1. Tuple-at-a-time insertion. Treat the build as N ordinary index inserts: scan the heap, and for each live row call the structure’s insert(key, tid). Correct and simple, but pessimal — every insert walks the tree from the root, splits pages as it goes, and dirties interior nodes out of order. The B+-tree ends up sparsely packed (each leaf roughly half-full after random splits) and the build does O(N log N) random page touches.

2. Bulk loading. DSC §14.4.1 and the “bulk loader” discussion (§14.x) describe the production technique: sort all (key, tid) pairs once, then append them into leaf pages in sorted order, packing each leaf to a high fill factor and building the interior levels bottom-up. The textbook’s verdict on why this matters:

“Most relational database products have special ‘bulk loader’ utilities to insert a large number of records efficiently … sorting the entries and inserting them in sorted order … results in a much more efficient index construction.” (DSC, bulk-loading discussion)

Bulk loading turns O(N log N) random I/O into one sort plus a sequential write, and it produces a dense tree — better cache behaviour and fewer pages for the lifetime of the index. PostgreSQL’s B-tree ambuild (btbuild_bt_load) is exactly a bulk loader: scan, tuplesort, then write packed leaves left-to-right.

The second theoretical axis is concurrency of the build itself. A naïve build must freeze the table — no writes — for the entire scan, sort, and write, which on a large table can mean minutes or hours of blocked DML. The literature on online / non-blocking index construction (the same lineage that produced concurrent B-tree algorithms — Lehman & Yao 1981, “Efficient Locking for Concurrent Operations on B-Trees”; and online schema-change work) asks: can we build an index while the table keeps accepting inserts, updates, and deletes? The difficulty is a moving target. While we scan, other transactions add rows the scan never saw and delete rows we already indexed. An online build must (a) capture a consistent baseline, (b) ensure concurrent writers start maintaining the new index before we finish, and (c) reconcile the gap — the rows that changed between baseline and the moment writers joined in. PostgreSQL’s CREATE INDEX CONCURRENTLY is a concrete protocol for exactly this, and the bulk of this document traces it.

A third, smaller idea: an index is derived state. Nothing in it is authoritative — every entry can be recomputed from the heap. That is what makes REINDEX safe (throw the structure away and rebuild) and what makes a half-built index from a crashed CREATE INDEX CONCURRENTLY merely invalid rather than corrupting: the planner ignores it, and REINDEX or DROP cleans it up.

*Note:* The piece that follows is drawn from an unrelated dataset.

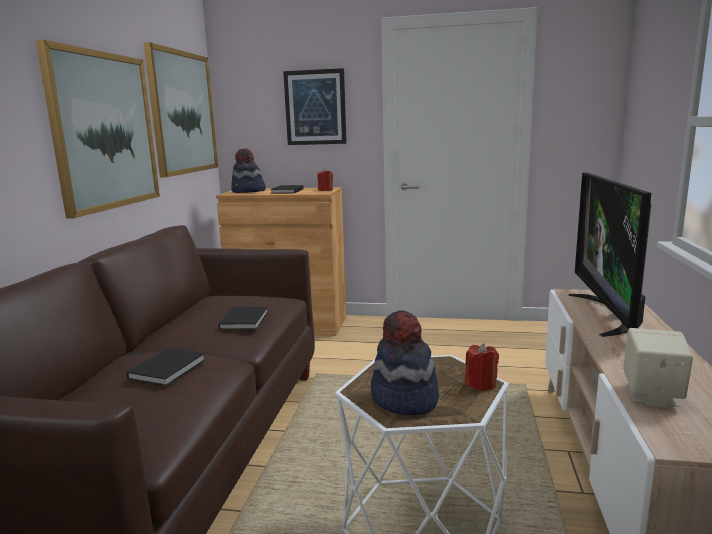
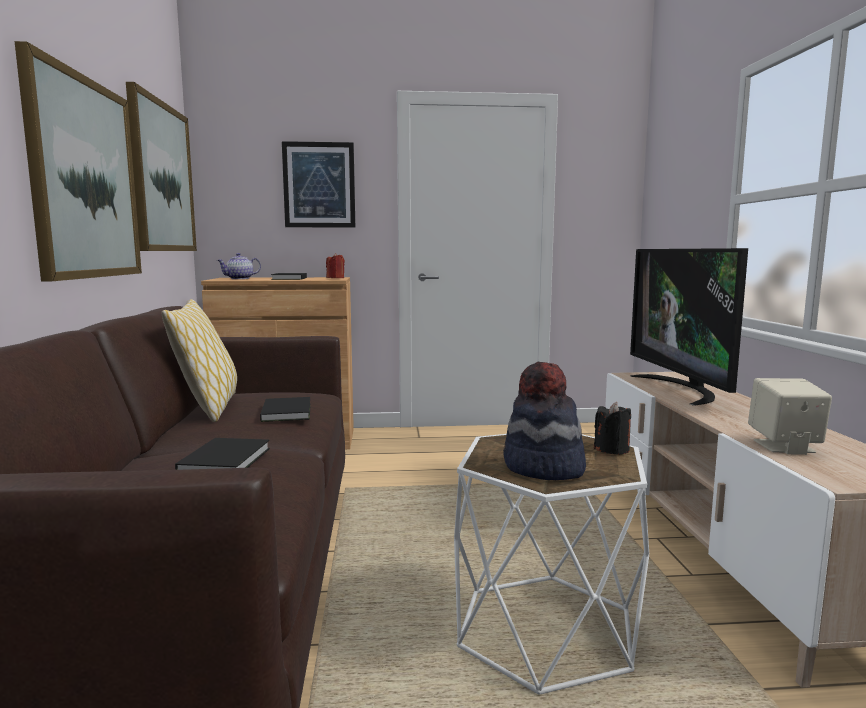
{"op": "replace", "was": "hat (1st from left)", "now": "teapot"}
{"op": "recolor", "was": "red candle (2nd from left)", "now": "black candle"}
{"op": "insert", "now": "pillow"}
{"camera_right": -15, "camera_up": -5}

A fourth idea worth pinning down before the source: the difference between an index being populated and being trusted. A classical single-pass build conflates these — the moment the build finishes, the index both contains every row and may be read. An online build must split them. There is a window where the index physically exists and is even being maintained by concurrent writers, yet the query planner must still refuse to use it because it is not complete with respect to any consistent view of the table. The textbook’s discussion of indices assumes the populated == trusted identity; the online-DDL literature is precisely the study of how to break that identity safely and then restore it. PostgreSQL encodes the broken identity as two separate flags (indisready for “being maintained” and indisvalid for “safe to read”) with a deliberate gap between them, and the entire CONCURRENTLY protocol is the careful sequencing of that gap.

The textbook gives the model — ordered structures, bulk loading, online construction. This section names the engineering conventions that production engines converge on, the patterns the textbook leaves implicit. PostgreSQL’s specific choices in ## PostgreSQL's Approach are one set of dials within this shared space.

  1. Separate the SQL command from the catalog mechanism. The parser produces a statement node describing what index the user asked for; one layer validates and resolves it (does this access method exist? is this operator class compatible with this column type? what is the index’s name?), and a lower layer materializes catalog rows and storage. PostgreSQL splits this as DefineIndex (command) over index_create (catalog) — the same split you see in most engines between a “DDL executor” and a “catalog manager.”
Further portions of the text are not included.